As you rightly observed, the poof has much to do with the formalism of the Sweedler notation. I'll try to explain the usuage. Let's start with the identity $$\Delta_2 := (\Delta \otimes id) \circ \Delta =(id \otimes \Delta) \circ \Delta$$ Depending on the position of the outer $\Delta$ one has respective structural identities:
$$\begin{array}{rll} \Delta_2(h) = & \sum h^{(1)} \otimes h^{(2)} \otimes h^{(3)} & \text{(no particular position)} \newline = & \sum (h^{(1)})^{(1)} \otimes (h^{(1)})^{(2)} \otimes h^{(2)} & \text{(1st position)}\newline = & \sum h^{(1)} \otimes (h^{(2)})^{(1)} \otimes (h^{(2)})^{(2)} & \text{(2nd position)} \end{array}$$ I call these "structural identities" since, for example, the same symbol $h^{(1)}$ can have different values in different equations. But it's exactly the philosophy of Sweedler's notation to limit the number of symbols.
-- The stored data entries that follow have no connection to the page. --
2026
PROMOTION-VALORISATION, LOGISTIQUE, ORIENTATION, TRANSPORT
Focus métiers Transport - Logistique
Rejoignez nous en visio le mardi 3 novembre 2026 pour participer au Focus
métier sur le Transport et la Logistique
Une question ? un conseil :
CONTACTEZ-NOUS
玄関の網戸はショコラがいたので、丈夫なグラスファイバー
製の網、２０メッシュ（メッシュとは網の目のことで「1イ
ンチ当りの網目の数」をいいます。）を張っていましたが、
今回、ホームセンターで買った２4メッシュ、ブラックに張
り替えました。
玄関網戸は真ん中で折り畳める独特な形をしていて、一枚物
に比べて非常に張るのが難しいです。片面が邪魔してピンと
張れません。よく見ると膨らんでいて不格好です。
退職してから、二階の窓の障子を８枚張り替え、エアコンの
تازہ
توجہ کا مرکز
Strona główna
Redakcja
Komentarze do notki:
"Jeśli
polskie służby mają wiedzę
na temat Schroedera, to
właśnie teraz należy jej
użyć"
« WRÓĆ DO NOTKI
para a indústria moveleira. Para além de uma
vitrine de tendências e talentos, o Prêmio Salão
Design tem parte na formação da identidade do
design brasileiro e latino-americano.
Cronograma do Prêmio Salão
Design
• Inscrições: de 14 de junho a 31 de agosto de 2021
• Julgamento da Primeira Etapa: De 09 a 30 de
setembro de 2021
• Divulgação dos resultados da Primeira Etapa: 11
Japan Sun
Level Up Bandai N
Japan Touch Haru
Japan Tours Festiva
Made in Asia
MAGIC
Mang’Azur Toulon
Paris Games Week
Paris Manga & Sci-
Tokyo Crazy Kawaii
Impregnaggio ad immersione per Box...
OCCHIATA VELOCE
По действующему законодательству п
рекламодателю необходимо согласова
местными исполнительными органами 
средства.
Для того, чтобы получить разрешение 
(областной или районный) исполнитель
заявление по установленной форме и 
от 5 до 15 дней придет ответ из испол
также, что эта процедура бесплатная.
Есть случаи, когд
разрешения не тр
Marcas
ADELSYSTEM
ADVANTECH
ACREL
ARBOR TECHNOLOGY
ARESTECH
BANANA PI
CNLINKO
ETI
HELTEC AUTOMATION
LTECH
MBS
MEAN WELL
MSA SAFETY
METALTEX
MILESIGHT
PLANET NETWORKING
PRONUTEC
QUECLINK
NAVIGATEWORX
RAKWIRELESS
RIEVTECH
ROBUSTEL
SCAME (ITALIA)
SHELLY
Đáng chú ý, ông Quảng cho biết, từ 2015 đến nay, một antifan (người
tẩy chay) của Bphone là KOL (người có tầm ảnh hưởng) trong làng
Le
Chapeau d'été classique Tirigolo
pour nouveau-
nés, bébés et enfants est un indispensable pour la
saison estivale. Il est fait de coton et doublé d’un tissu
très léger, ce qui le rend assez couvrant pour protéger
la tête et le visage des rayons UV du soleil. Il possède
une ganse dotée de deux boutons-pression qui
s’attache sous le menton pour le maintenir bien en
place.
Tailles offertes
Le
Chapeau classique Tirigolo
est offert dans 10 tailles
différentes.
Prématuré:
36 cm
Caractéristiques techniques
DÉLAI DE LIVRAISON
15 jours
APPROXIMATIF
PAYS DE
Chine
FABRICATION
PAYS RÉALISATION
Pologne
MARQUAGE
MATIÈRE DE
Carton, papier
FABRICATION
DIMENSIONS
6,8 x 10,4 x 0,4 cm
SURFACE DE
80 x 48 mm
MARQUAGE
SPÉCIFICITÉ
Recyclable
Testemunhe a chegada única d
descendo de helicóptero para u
Similarly, we have $$\Delta_3 := (id \otimes \Delta \otimes id) \circ \Delta_2= (\Delta \otimes \Delta) \circ \Delta $$ Again, there are structural identities $$\begin{array}{rl} \Delta_3(h) = & \sum h^{(1)} \otimes h^{(2)} \otimes h^{(3)} \otimes h^{(4)}& \newline = & \sum h^{(1)} \otimes (h^{(2)})^{(1)}\otimes (h^{(2)})^{(2)} \otimes h^{(3)} \newline = & \sum (h^{(1)})^{(1)} \otimes (h^{(1)})^{(2)} \otimes (h^{(2)})^{(1)} \otimes (h^{(2)})^{(2)} \newline \end{array}$$ Now let's have a look at the proof in question. Denote the multiplication by $\mu$. The third equality, for example, is obtained by $$\begin{array}{ll} & \sum (S((h^{(1)})^{(2)})\otimes S((h^{(1)})^{(1)})((h^{(2)})^{(1)}\otimes (h^{(2)})^{(2)}) \newline = & \big (\mu \circ ( (S \otimes S)^{op} \otimes id \otimes id)\big )\big (\sum (h^{(1)})^{(2)}\otimes (h^{(1)})^{(1)} \otimes (h^{(2)})^{(1)}\otimes (h^{(2)})^{(2)}\big) \newline = & \big (\mu \circ ( (S \otimes S)^{op} \otimes id \otimes id)\big ) (\sum h^{(1)} \otimes h^{(2)} \otimes h^{(3)} \otimes h^{(4)} ) \newline = & \sum \big(S(h^{(2)}) \otimes S(h^{(1)})\big)\big(h^{(3)} \otimes h^{(4)}\big) \end{array}$$ To obtain the the fith equation, let $$T(h^{(1)} \otimes h^{(2)} \otimes h^{(3)} \otimes h^{(4)}) = h^{(2)} \otimes h^{(3)} \otimes h^{(1)} \otimes h^{(4)}$$ Then: $$\begin{array}{ll} & \sum S(h^{(2)})h^{(3)}\otimes S(h^{(1)})h^{(4)} \newline = & \big( (\mu \circ (S \otimes id) \otimes \mu \circ (S \otimes id)) \circ T\big) \big( \sum h^{(1)} \otimes h^{(2)} \otimes h^{(3)} \otimes h^{(4)} \big) \end{array}$$ Now applying the 2nd structural identity for $\Delta_3$ above yields $$\sum S(h^{(2)})h^{(3)}\otimes S(h^{(1)})h^{(4)} = \sum S((h^{(2)})^{(1)})(h^{(2)})^{(2)}\otimes S(h^{(1)})h^{(3)} $$ Remark: Of course, one usually doesn't make a detour around expressing everything in the form $$\text{homomorphism}(\sum h^{(1)} \otimes h^{(2)} \otimes h^{(3)} \otimes h^{(4)})$$ but directly applies the homomorphisms element-wise. But I hope the principal becomes clearer that way.